• [EXERCISE OBJECTIVE]:
Can you copy every line of the data below word for word, leaving out the pictures?

• [AVAILABLE DATA]:
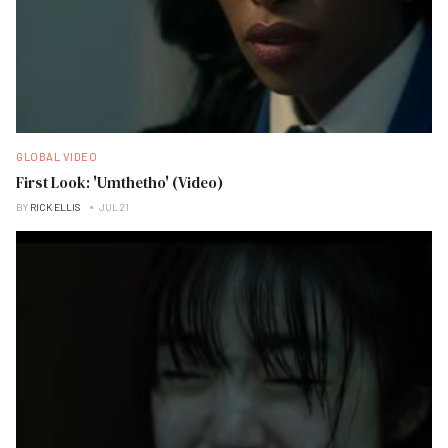
GLOBAL VIDEO
First Look: 'Umthetho' (Video)
BY
RICK ELLIS
JUL 21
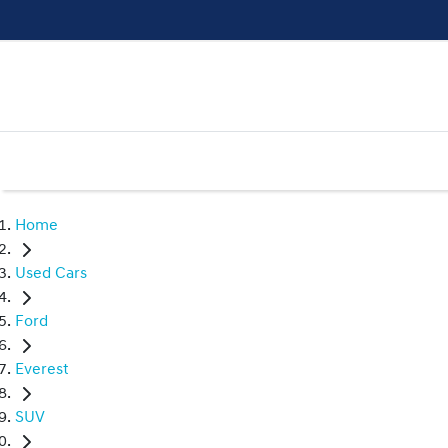
Home
Used Cars
Ford
Everest
SUV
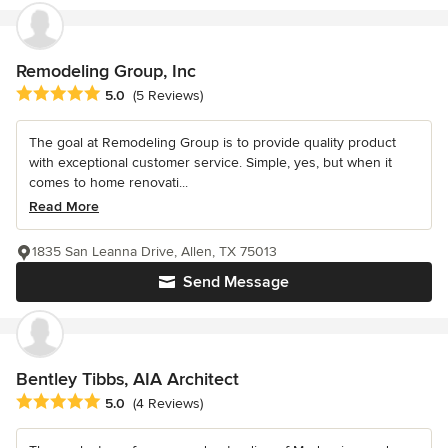
Remodeling Group, Inc
Average rating: 5 out of 5 stars
5.0
(5 Reviews)
The goal at Remodeling Group is to provide quality product
with exceptional customer service. Simple, yes, but when it
comes to home renovati...
Read More
1835 San Leanna Drive, Allen, TX 75013
Send Message
Bentley Tibbs, AIA Architect
Average rating: 5 out of 5 stars
5.0
(4 Reviews)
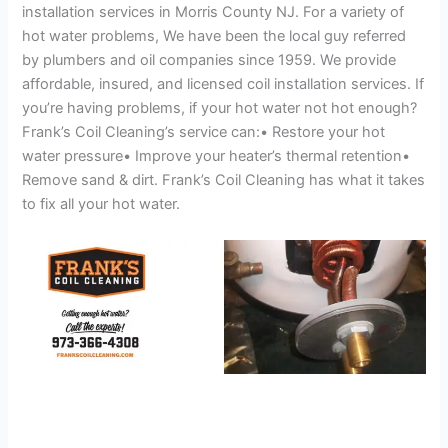
installation services in Morris County NJ. For a variety of
hot water problems, We have been the local guy referred
by plumbers and oil companies since 1959. We provide
affordable, insured, and licensed coil installation services. If
you’re having problems, if your hot water not hot enough?
Frank’s Coil Cleaning’s service can:• Restore your hot
water pressure• Improve your heater’s thermal retention•
Remove sand & dirt. Frank’s Coil Cleaning has what it takes
to fix all your hot water.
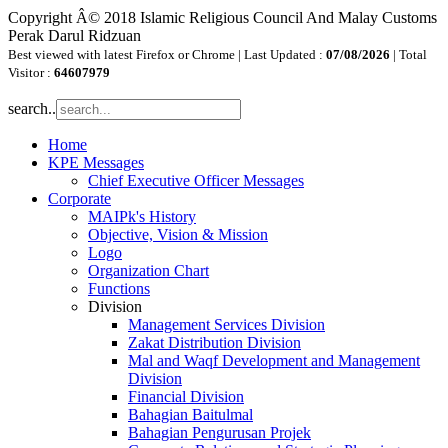
Copyright Â© 2018 Islamic Religious Council And Malay Customs
Perak Darul Ridzuan
Best viewed with latest Firefox or Chrome | Last Updated :
07/08/2026
| Total
Visitor :
64607979
search..
Home
KPE Messages
Chief Executive Officer Messages
Corporate
MAIPk's History
Objective, Vision & Mission
Logo
Organization Chart
Functions
Division
Management Services Division
Zakat Distribution Division
Mal and Waqf Development and Management
Division
Financial Division
Bahagian Baitulmal
Bahagian Pengurusan Projek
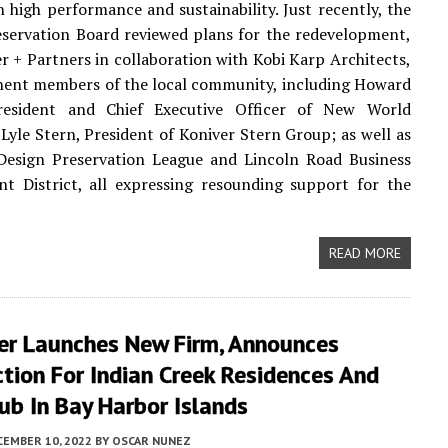
 high performance and sustainability. Just recently, the
eservation Board reviewed plans for the redevelopment,
er + Partners in collaboration with Kobi Karp Architects,
nent members of the local community, including Howard
resident and Chief Executive Officer of New World
yle Stern, President of Koniver Stern Group; as well as
Design Preservation League and Lincoln Road Business
t District, all expressing resounding support for the
READ MORE
er Launches New Firm, Announces
tion For Indian Creek Residences And
ub In Bay Harbor Islands
CEMBER 10, 2022
BY
OSCAR NUNEZ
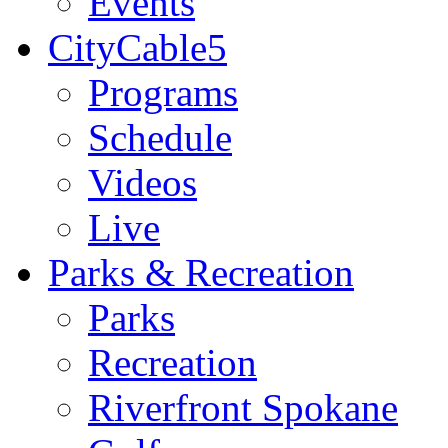
Events
CityCable5
Programs
Schedule
Videos
Live
Parks & Recreation
Parks
Recreation
Riverfront Spokane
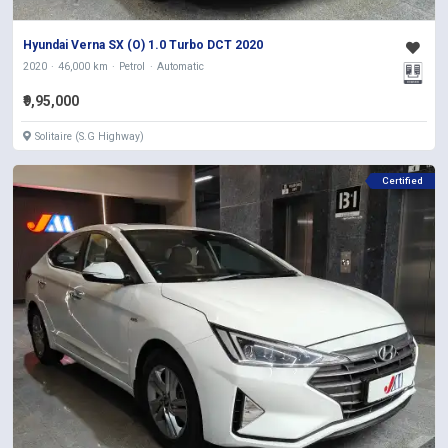
Hyundai Verna SX (O) 1.0 Turbo DCT 2020
2020
46,000 km
Petrol
Automatic
₹9,95,000
Solitaire (S.G Highway)
Certified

• [OUTPUT]:
GLOBAL VIDEO
First Look: 'Umthetho' (Video)
BY
RICK ELLIS
JUL 21
Home
Used Cars
Ford
Everest
SUV
Remodeling Group, Inc
Average rating: 5 out of 5 stars
5.0
(5 Reviews)
The goal at Remodeling Group is to provide quality product
with exceptional customer service. Simple, yes, but when it
comes to home renovati...
Read More
1835 San Leanna Drive, Allen, TX 75013
Send Message
Bentley Tibbs, AIA Architect
Average rating: 5 out of 5 stars
5.0
(4 Reviews)
installation services in Morris County NJ. For a variety of
hot water problems, We have been the local guy referred
by plumbers and oil companies since 1959. We provide
affordable, insured, and licensed coil installation services. If
you’re having problems, if your hot water not hot enough?
Frank’s Coil Cleaning’s service can:• Restore your hot
water pressure• Improve your heater’s thermal retention•
Remove sand & dirt. Frank’s Coil Cleaning has what it takes
to fix all your hot water.
Copyright Â© 2018 Islamic Religious Council And Malay Customs
Perak Darul Ridzuan
Best viewed with latest Firefox or Chrome | Last Updated :
07/08/2026
| Total
Visitor :
64607979
search..
Home
KPE Messages
Chief Executive Officer Messages
Corporate
MAIPk's History
Objective, Vision & Mission
Logo
Organization Chart
Functions
Division
Management Services Division
Zakat Distribution Division
Mal and Waqf Development and Management
Division
Financial Division
Bahagian Baitulmal
Bahagian Pengurusan Projek
 high performance and sustainability. Just recently, the
eservation Board reviewed plans for the redevelopment,
er + Partners in collaboration with Kobi Karp Architects,
nent members of the local community, including Howard
resident and Chief Executive Officer of New World
yle Stern, President of Koniver Stern Group; as well as
Design Preservation League and Lincoln Road Business
t District, all expressing resounding support for the
READ MORE
er Launches New Firm, Announces
tion For Indian Creek Residences And
ub In Bay Harbor Islands
CEMBER 10, 2022
BY
OSCAR NUNEZ
Events
CityCable5
Programs
Schedule
Videos
Live
Parks & Recreation
Parks
Recreation
Riverfront Spokane
Hyundai Verna SX (O) 1.0 Turbo DCT 2020
2020
46,000 km
Petrol
Automatic
₹9,95,000
Solitaire (S.G Highway)
Certified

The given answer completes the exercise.